Tursic and Mille’s exhibition at Fondation d’entreprise Ricard is yet another revision of these propositions and a new open, continuous love letter to painting itself. Starting with its title, which references the two opposite colors black and white, as well as the coexistence of two subjects, the bichon frise (a breed of dog) and the Madonna (the most classic pictorial subject): the former, moreover, rendered like a painting within a painting and the latter painted and then burned, the residue of a production process that simultaneously proposes and disfigures (alters, eliminates, or at the very least couples, juxtaposes) the image preliminarily chosen.
Another work presented, an XXL painting depicting the ruins of the Hollywood sign, painted directly on the walls of the studio, in something like an ancient sinopia, bears traces of the artists’ work, the ghost of earlier pieces.
And then there is the large wall at the entrance, where an image of the studio shows through, followed by a wall covered with dozens of works on paper and canvas: sketches, plans, first attempts, texts and images… which are more reflections on the fact of painting a painting than paintings as such—in other words, the flow of the act of painting instead of the finished work.

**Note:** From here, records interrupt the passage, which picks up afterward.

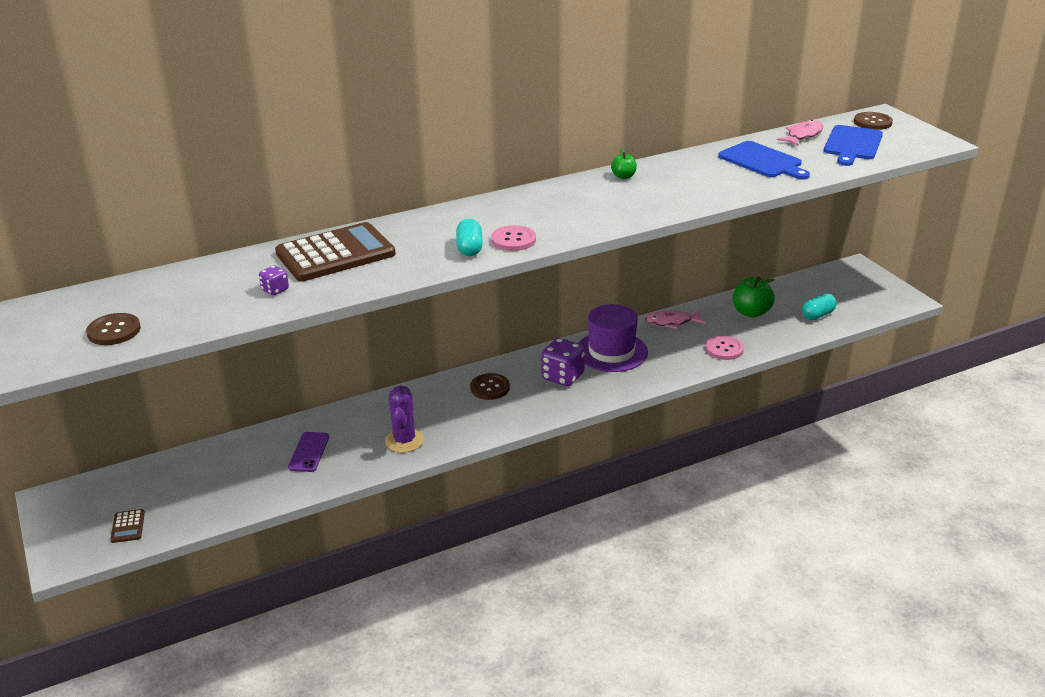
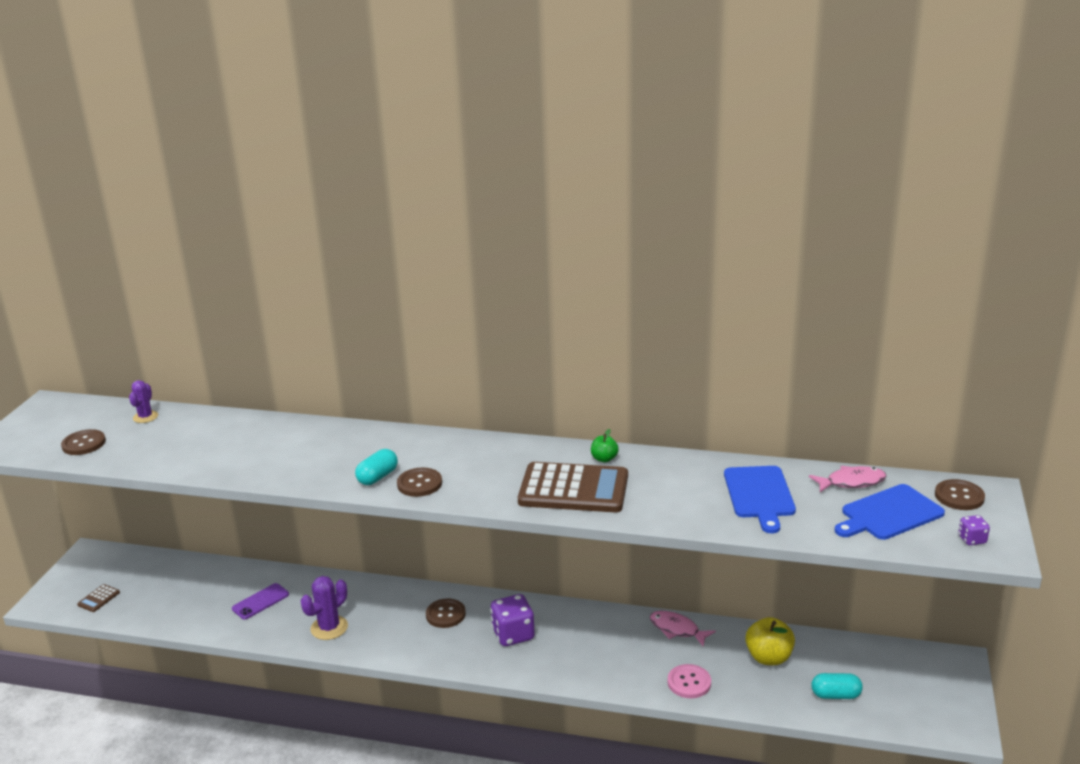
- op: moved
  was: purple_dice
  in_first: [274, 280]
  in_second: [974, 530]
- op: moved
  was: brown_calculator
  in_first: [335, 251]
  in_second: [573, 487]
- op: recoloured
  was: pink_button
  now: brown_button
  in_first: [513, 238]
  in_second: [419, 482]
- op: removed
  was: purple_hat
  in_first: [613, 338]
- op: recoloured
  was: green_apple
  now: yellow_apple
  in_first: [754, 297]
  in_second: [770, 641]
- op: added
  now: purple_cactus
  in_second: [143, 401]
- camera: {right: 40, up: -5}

A potentiality as cacophonous as it is joyful: an exhibition and its just-as-innumerable possible variants, the latest of which might be almost exclusively a stroke of luck. Like the images on which other versions are superimposed. Or the bodies, faces, objects, landscapes teeming with patches of pure color.
If this is a spirit that connects Tursic and Mille to contemporary painting while at the same time setting them apart from it, it is indeed a mixture between a digital sensibility pushed to the point of paradox (until it becomes objective and palpable) and a reclaiming of the analogue gesture and material that dematerializes in its possible variants, thus generating a succession of oxymorons: a calculated bet, a welcoming and comfortable excess, a generous opportunism, a conscious unconsciousness, a masterful experiment, a curious and fluctuating culture, pleasure without its explanation, without its mystery being revealed. The space-time of the choice where, by connecting the categories of the mysterious and the supernatural, “a thing becomes a work of art”, as Eric Troncy wrote; a work that gives us the unique chance to really do “the prohibitive experience of art”2. A systematic lyrical destruction in which to reconstruct the painting form and bring the enchantment back to the intellectual and perceptive experience of painting.
1. Maurice Merleau-Ponty, The Primacy of Perception, Northwestern University Press, 1964.
2. Ida Tursic & Wilfried Mille, Decade, 2011. Text by Eric Troncy. Les presses du réel.